ВЮ Может и так. Это естественно – расставаться со своим прошлым. Кстати сказать, с многострадальным «первенцем» – «Жалобной песней» – Малер поступил точно так же, и мне кажется это очень показательным: создавая новую версию, композитор изъял из сочинения первую часть, где происходит завязка всей истории, и вряд ли основным мотивом для этого послужили музыкальное несовершенство или излишняя техническая сложность партитуры. Оставшиеся части Малер действительно упростил, убрав засценный оркестр, сократив количество солистов, заменив детские голоса на взрослые. Но истинной причиной пересмотра всей структуры произведения, вероятнее всего, послужила безвременная смерть брата Малера – Эрнста. Поэтому после этого трагического события первая часть «Жалобной песни», где речь идет о братоубийстве, оказалась морально недопустимой для автора. С точки зрения потомков, все это – важнейшие факты биографии художника, в то время как произведения искусства имеют свойство обретать самостоятельную жизнь, не зависящую от их создателя. В наши дни исполнение оригинальной версии кантаты стало повсеместной традицией, и никого уже не смущает, а скорее, наоборот, восхищает ее пророческая первая часть. Так что мне кажется вполне закономерным стремление ознакомиться с ранними редакциями Первой симфонии. Однако есть нюанс: вернув Blumine на свое место, но оставив прежней инструментовку всего опуса, мы все еще далеки от исходного образца, а им является так называемая будапештская версия.

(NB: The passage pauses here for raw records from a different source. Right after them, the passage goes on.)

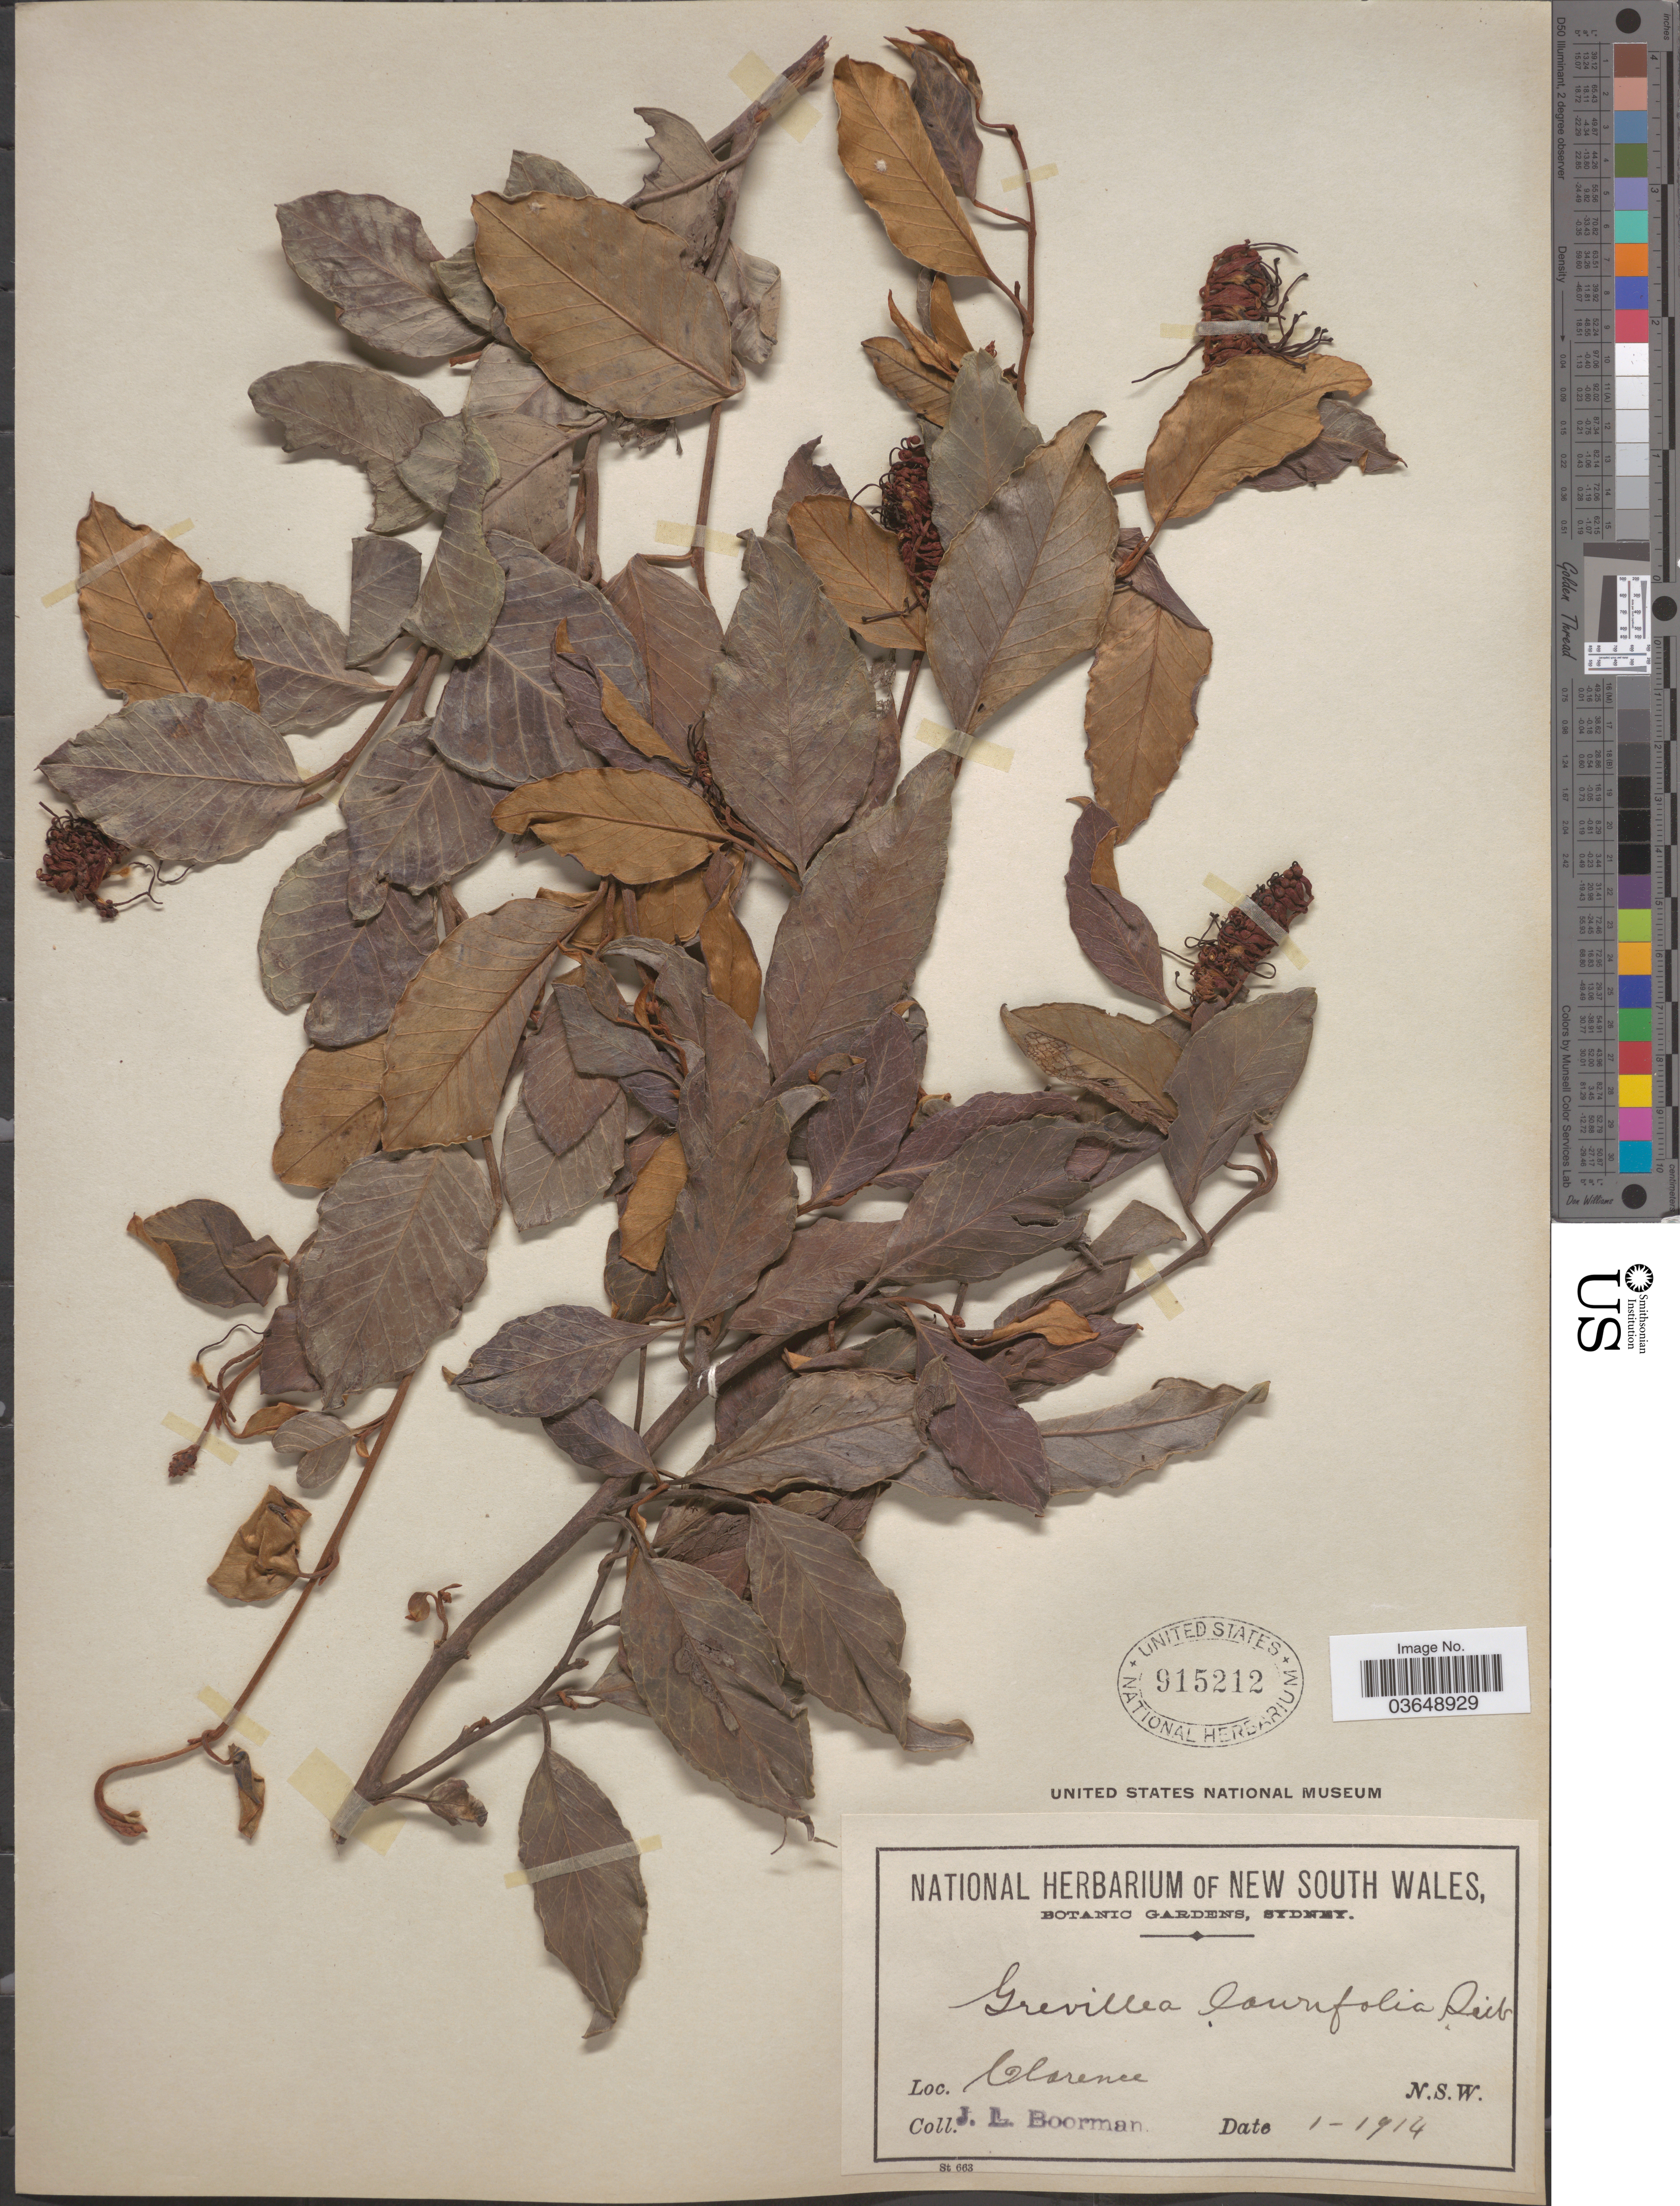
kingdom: Plantae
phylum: Tracheophyta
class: Magnoliopsida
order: Proteales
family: Proteaceae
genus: Grevillea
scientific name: Grevillea laurifolia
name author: Sieber ex Spreng.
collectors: J. Boorman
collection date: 1914-01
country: Australia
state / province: New South Wales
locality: Clarence.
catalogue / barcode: US 915212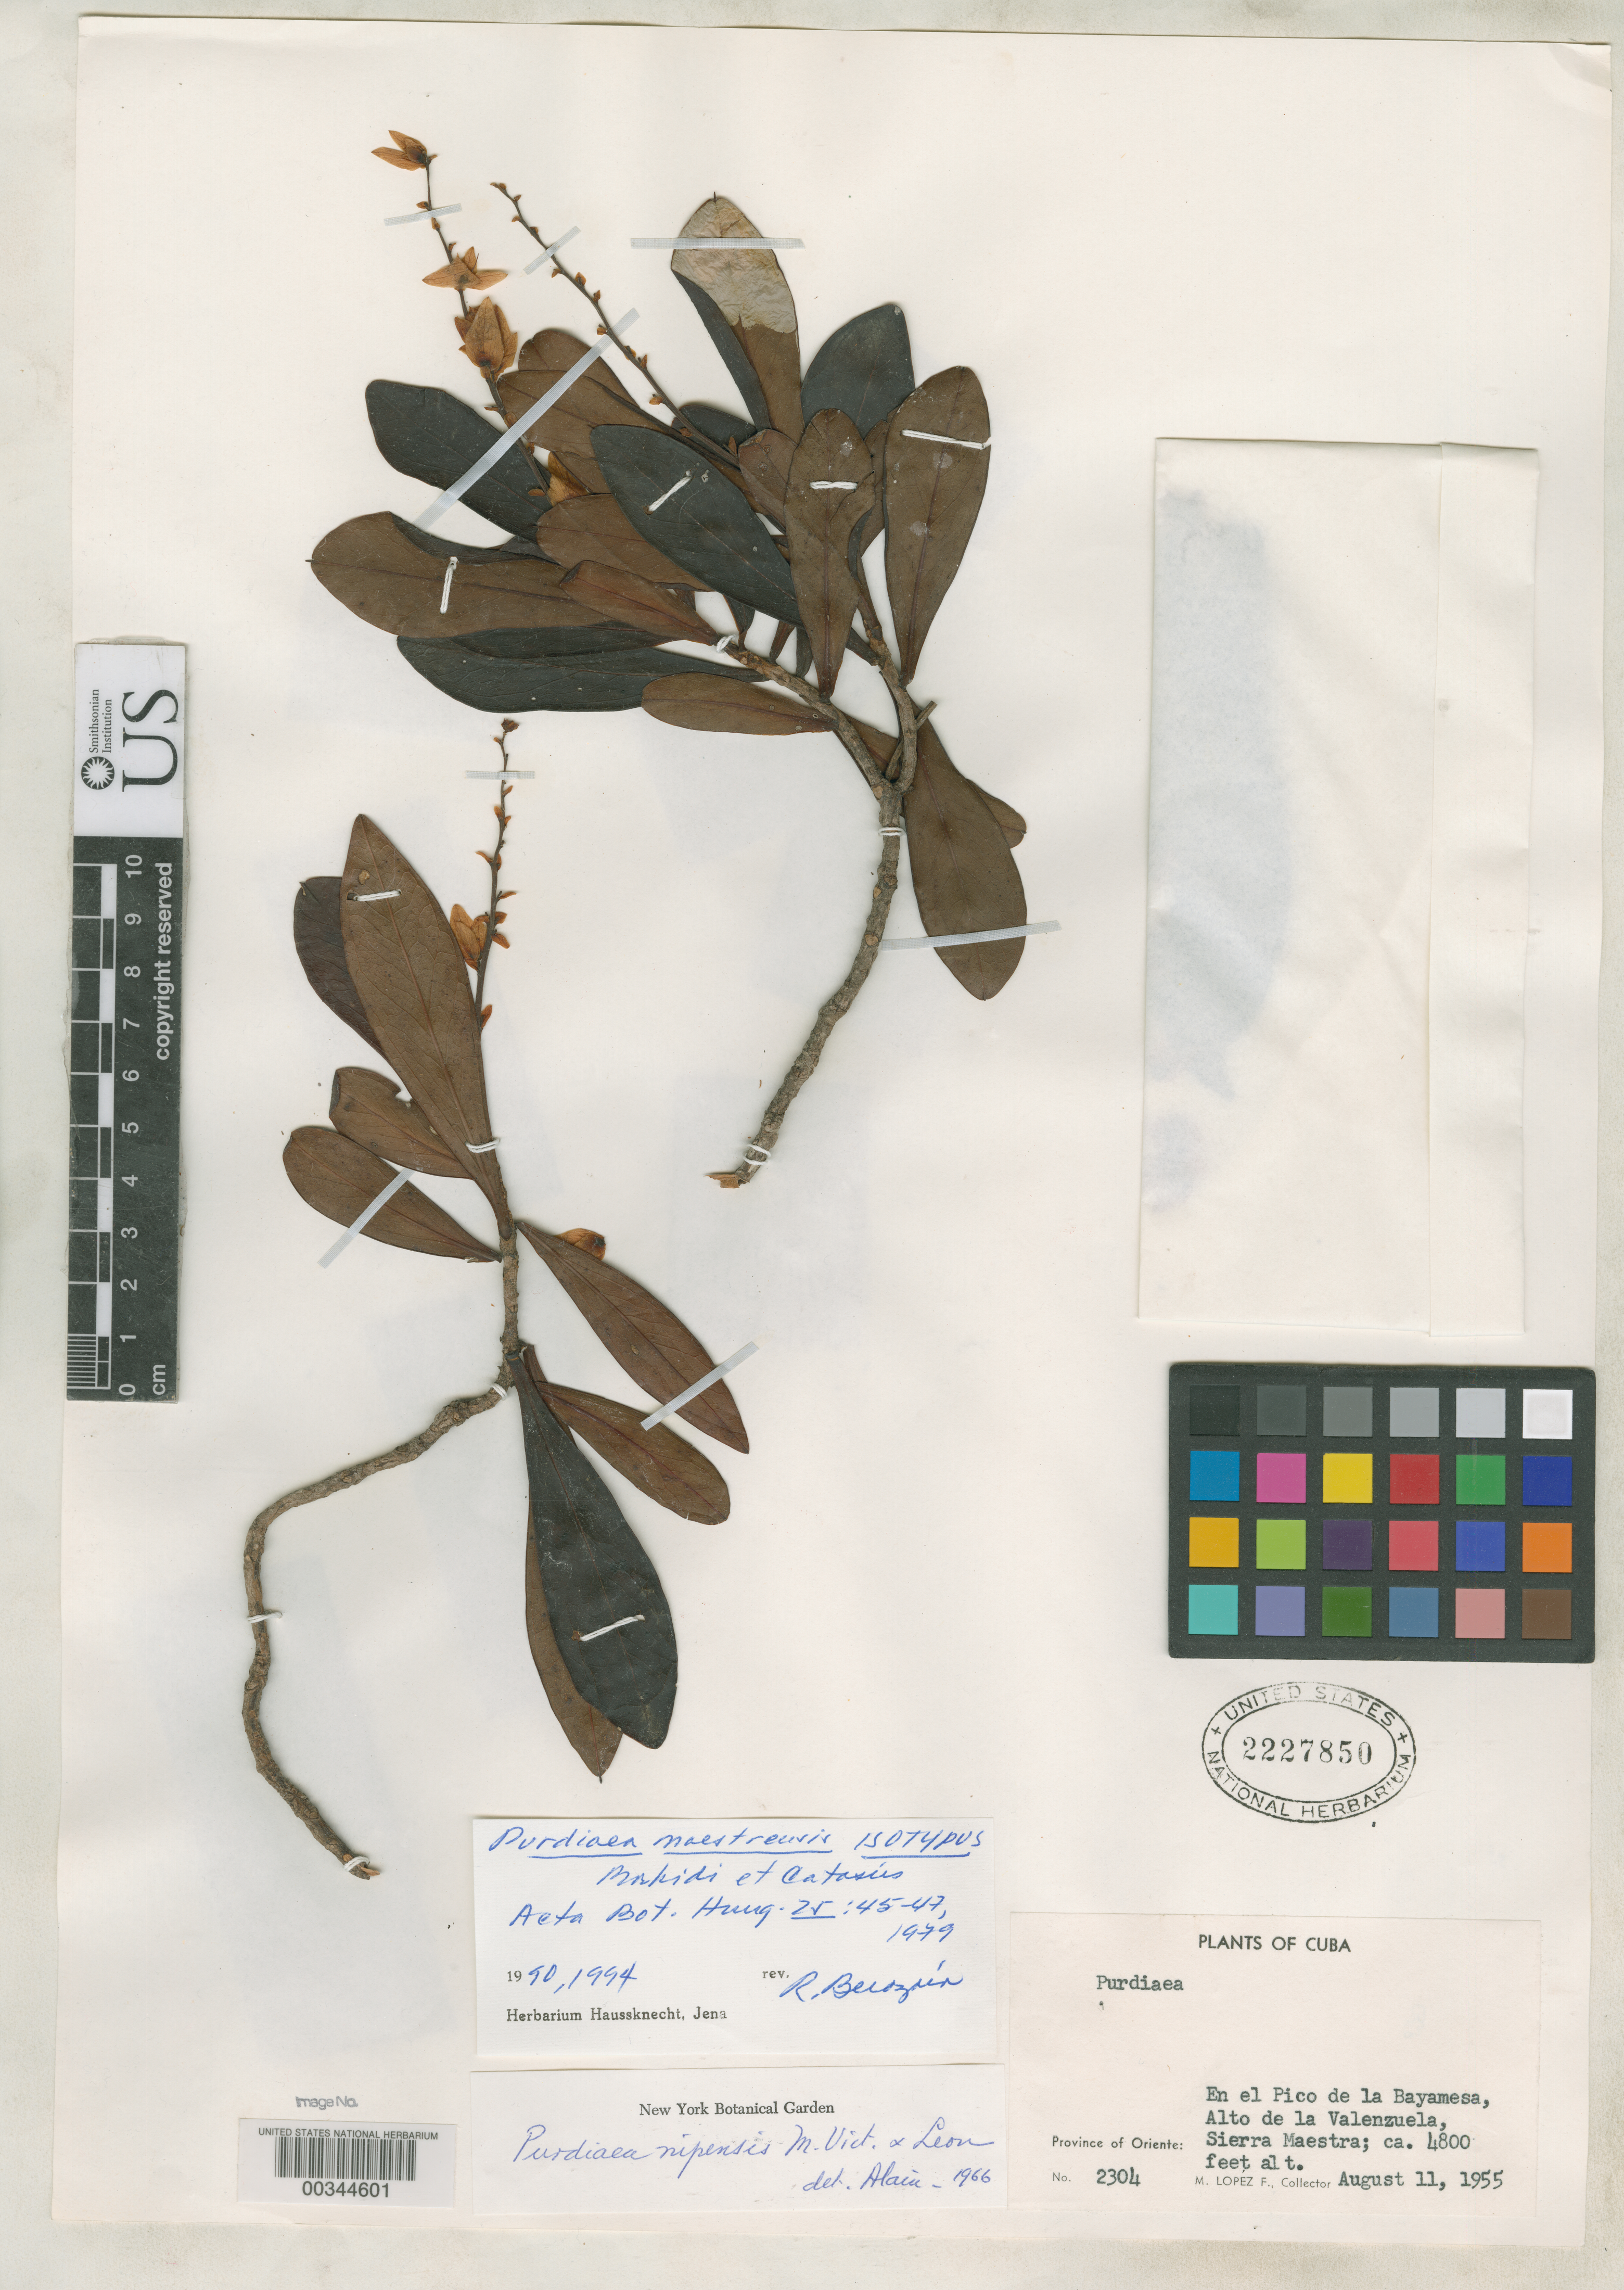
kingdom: Plantae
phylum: Tracheophyta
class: Magnoliopsida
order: Ericales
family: Clethraceae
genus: Purdiaea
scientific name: Purdiaea maestrensis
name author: Borhidi & Catasús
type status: Isotype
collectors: M. López Figueiras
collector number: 2304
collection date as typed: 11 Aug 1955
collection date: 1955-08-11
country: Cuba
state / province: Oriente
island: Greater Antilles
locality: En elpico de La Bayamesa, Alto de La Valenzuela, Sierra Maestra.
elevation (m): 1463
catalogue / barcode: US 2227850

Малер продирижировал ее всего один раз – в ноябре 1889 года в венгерской столице. Тогда произведение еще имело название «Симфоническая поэма в двух разделах». В ней был задействован вполне традиционный набор для романтического оркестра (три флейты, два гобоя, два кларнета, два фагота, четыре валторны, две трубы, три тромбона с тубой, а также арфа, литавры, ударные и струнные). Затем появилась гамбургская версия 1893 года – «“Титан”, симфоническая поэма в форме симфонии» с расширенным инструментальным составом (четыре флейты, четыре гобоя, четыре кларнета, три фагота, семь валторн, четыре трубы, три тромбона с тубой, две арфы, литавры, ударные и струнные). Затем Малер продирижировал этот вариант еще раз – с незначительными изменениями – в Веймаре в 1894 году. Состав оркестра не изменился, в отличие от названия: «“Титан”, симфония в двух разделах и пяти частях». В окончательной, берлинской редакции 1896 года (уже без Blumine) сочинение было озаглавлено как «Симфония ре мажор для большого оркестра» (четыре флейты, четыре гобоя, пять кларнетов, три фагота, семь валторн, шесть труб, четыре тромбона, туба, арфа, две пары литавр, ударные и струнные).
ЮЧ Тогда насколько правомерно исполнение пятичастной версии в более поздней инструментовке?
ВЮ У меня нет однозначного ответа на этот вопрос. С музыковедческой точки зрения, с точки зрения исторической корректности, конечно же, пятичастный вариант следует играть только в ранней инструментовке. В наше время это стало возможным, так как наконец-то была издана партитура и оркестровые голоса гамбургско-веймарского «гибрида». Его записали на исторических инструментах Les Siècles с Франсуа-Ксавье Ротом. Есть и другие релизы: гамбургскую версию «Титана» выпустил на диске Томас Хенгельброк с Филармоническим оркестром Северогерманского радио. Но будапештская редакция, от которой сохранились лишь рукописи нечетных частей, так и остается неизданной и, соответственно, неисполненной. Было бы любопытно прикоснуться именно к ней и в идеале задействовать инструменты той эпохи. Хотя, предварительно изучив факсимиле манускрипта, представленное в интернете, могу сказать, что инструментовка там менее эффектна, чем в поздних версиях.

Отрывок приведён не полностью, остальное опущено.